Source texts of formatted documents
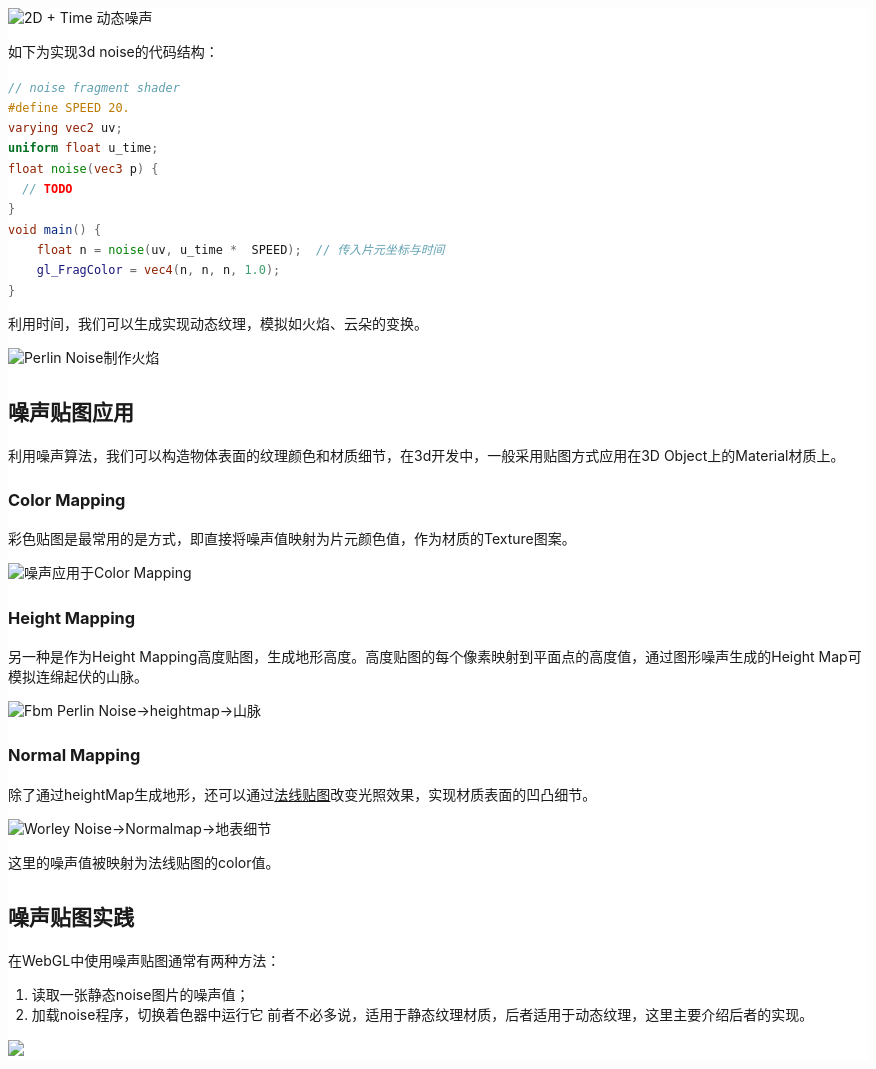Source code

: ![2D + Time 动态噪声](https://upload-images.jianshu.io/upload_images/1939855-831e689e7cedd7ee.gif?imageMogr2/auto-orient/strip)

如下为实现3d noise的代码结构：
```glsl
// noise fragment shader
#define SPEED 20.
varying vec2 uv;
uniform float u_time;
float noise(vec3 p) {
  // TODO
}
void main() {
    float n = noise(uv, u_time *  SPEED);  // 传入片元坐标与时间
    gl_FragColor = vec4(n, n, n, 1.0);
}
```
利用时间，我们可以生成实现动态纹理，模拟如火焰、云朵的变换。

![Perlin Noise制作火焰](https://upload-images.jianshu.io/upload_images/1939855-56a58ce3c8e6ab4b.gif?imageMogr2/auto-orient/strip)

## 噪声贴图应用
利用噪声算法，我们可以构造物体表面的纹理颜色和材质细节，在3d开发中，一般采用贴图方式应用在3D Object上的Material材质上。
### Color Mapping
彩色贴图是最常用的是方式，即直接将噪声值映射为片元颜色值，作为材质的Texture图案。

![噪声应用于Color Mapping](https://upload-images.jianshu.io/upload_images/1939855-5d80c980bce83c9a.png?imageMogr2/auto-orient/strip%7CimageView2/2/w/1240)

### Height Mapping
另一种是作为Height Mapping高度贴图，生成地形高度。高度贴图的每个像素映射到平面点的高度值，通过图形噪声生成的Height Map可模拟连绵起伏的山脉。


![Fbm Perlin Noise→heightmap→山脉](https://upload-images.jianshu.io/upload_images/1939855-4acea47bce1270f4.png?imageMogr2/auto-orient/strip%7CimageView2/2/w/1240)

### Normal Mapping
除了通过heightMap生成地形，还可以通过[法线贴图](https://learnopengl-cn.github.io/05%20Advanced%20Lighting/04%20Normal%20Mapping/)改变光照效果，实现材质表面的凹凸细节。

![Worley Noise→Normalmap→地表细节](https://upload-images.jianshu.io/upload_images/1939855-460384e5b267f6e9.png?imageMogr2/auto-orient/stripxie%7CimageView2/2/w/1240)

这里的噪声值被映射为法线贴图的color值。

## 噪声贴图实践
在WebGL中使用噪声贴图通常有两种方法：
1. 读取一张静态noise图片的噪声值；
1. 加载noise程序，切换着色器中运行它
前者不必多说，适用于静态纹理材质，后者适用于动态纹理，这里主要介绍后者的实现。

![](https://upload-images.jianshu.io/upload_images/1939855-064bd245ace18fe3.png?imageMogr2/auto-orient/strip%7CimageView2/2/w/1240)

▸ AIM OF THE TASK
Look through the records and copy every line that has the word "auto".

▸ RESULT
: ![2D + Time 动态噪声](https://upload-images.jianshu.io/upload_images/1939855-831e689e7cedd7ee.gif?imageMogr2/auto-orient/strip)
![Perlin Noise制作火焰](https://upload-images.jianshu.io/upload_images/1939855-56a58ce3c8e6ab4b.gif?imageMogr2/auto-orient/strip)
![噪声应用于Color Mapping](https://upload-images.jianshu.io/upload_images/1939855-5d80c980bce83c9a.png?imageMogr2/auto-orient/strip%7CimageView2/2/w/1240)
![Fbm Perlin Noise→heightmap→山脉](https://upload-images.jianshu.io/upload_images/1939855-4acea47bce1270f4.png?imageMogr2/auto-orient/strip%7CimageView2/2/w/1240)
![Worley Noise→Normalmap→地表细节](https://upload-images.jianshu.io/upload_images/1939855-460384e5b267f6e9.png?imageMogr2/auto-orient/stripxie%7CimageView2/2/w/1240)
![](https://upload-images.jianshu.io/upload_images/1939855-064bd245ace18fe3.png?imageMogr2/auto-orient/strip%7CimageView2/2/w/1240)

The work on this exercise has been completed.